Start Jupyter notebook in Pyspark

Source: Internet
Author: User
Tags jupyter jupyter notebook pyspark

Or are you going to choose Python to learn spark programming

Because the Java write function is more complex, Scala learning curve is steep, and the combination of SBT and Eclipse and Maven is a bit of a crash, often can't find the main class to execute

Python hasn't used it before, but it's a reputation, and it's easy to process data.

Integrating the Pydev plugin in eclipse to write a Python program has been studied

Today I used a python development environment with Anaconda integration, and it felt good.

Especially Ipython notebook or jupyter notebook are easy to visualize

But how do you start in Pyspark?

Check out some of the English literature is configured under Linux

Ipython profile Create Spark

Creates some configuration scripts that are required for startup, after they are set in the script

Ipython Notebook--profile Spark

You can start notebook in Pyspark, but I'm not a success.

And then I saw an easy way

The Python interpretation environment can be transferred to Jupyter notebook by adding two variables that need to be checked at startup Pyspark directly in the Windows environment variable

The first variable is a pyspark_driver_python:jupyter

Another variable is Pyspark_driver_python_opts:notebook

If this is started from the command line (double-clicking startup is not possible), you can open a Web service in notebook and the Py script will run on Spark.

Reference documents:

Http://www.cnblogs.com/NaughtyBaby/p/5469469.html
http://blog.csdn.net/sadfasdgaaaasdfa/article/details/47090513
http://blog.cloudera.com/blog/2014/08/how-to-use-ipython-notebook-with-apache-spark/

Spark machine learning by Nick Pentreath

Start Jupyter notebook in Pyspark

Contact Us

The content source of this page is from Internet, which doesn't represent Alibaba Cloud's opinion; products and services mentioned on that page don't have any relationship with Alibaba Cloud. If the content of the page makes you feel confusing, please write us an email, we will handle the problem within 5 days after receiving your email.

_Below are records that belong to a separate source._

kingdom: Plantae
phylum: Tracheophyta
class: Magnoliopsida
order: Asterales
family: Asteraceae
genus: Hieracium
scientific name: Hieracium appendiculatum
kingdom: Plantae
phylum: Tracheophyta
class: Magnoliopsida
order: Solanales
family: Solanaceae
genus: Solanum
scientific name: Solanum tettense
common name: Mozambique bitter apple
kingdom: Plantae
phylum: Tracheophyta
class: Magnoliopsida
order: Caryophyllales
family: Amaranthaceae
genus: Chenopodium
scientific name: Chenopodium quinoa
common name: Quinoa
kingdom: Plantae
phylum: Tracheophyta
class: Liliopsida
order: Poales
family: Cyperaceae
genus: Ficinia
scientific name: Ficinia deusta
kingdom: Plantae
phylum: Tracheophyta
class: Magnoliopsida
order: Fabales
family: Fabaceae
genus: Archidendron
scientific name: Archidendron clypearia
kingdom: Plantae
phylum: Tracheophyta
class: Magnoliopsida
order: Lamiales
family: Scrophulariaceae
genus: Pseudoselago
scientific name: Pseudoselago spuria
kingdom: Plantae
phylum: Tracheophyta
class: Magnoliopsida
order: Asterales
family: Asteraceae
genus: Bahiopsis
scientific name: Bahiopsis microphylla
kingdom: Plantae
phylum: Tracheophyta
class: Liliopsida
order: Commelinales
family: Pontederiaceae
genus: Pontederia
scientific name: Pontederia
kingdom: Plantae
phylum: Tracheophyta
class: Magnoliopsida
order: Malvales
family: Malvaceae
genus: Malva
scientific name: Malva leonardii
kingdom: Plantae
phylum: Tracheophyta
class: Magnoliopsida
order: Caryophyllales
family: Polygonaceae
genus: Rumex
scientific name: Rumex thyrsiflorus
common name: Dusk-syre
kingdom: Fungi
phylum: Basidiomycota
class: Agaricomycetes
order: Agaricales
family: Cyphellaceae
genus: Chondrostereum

If you find any instances of plagiarism from the community, please send an email to: info-contact@alibabacloud.com and provide relevant evidence. A staff member will contact you within 5 working days.

A Free Trial That Lets You Build Big!

Start building with 50+ products and up to 12 months usage for Elastic Compute Service

  • Sales Support

    1 on 1 presale consultation

  • After-Sales Support

    24/7 Technical Support 6 Free Tickets per Quarter Faster Response

  • Alibaba Cloud offers highly flexible support services tailored to meet your exact needs.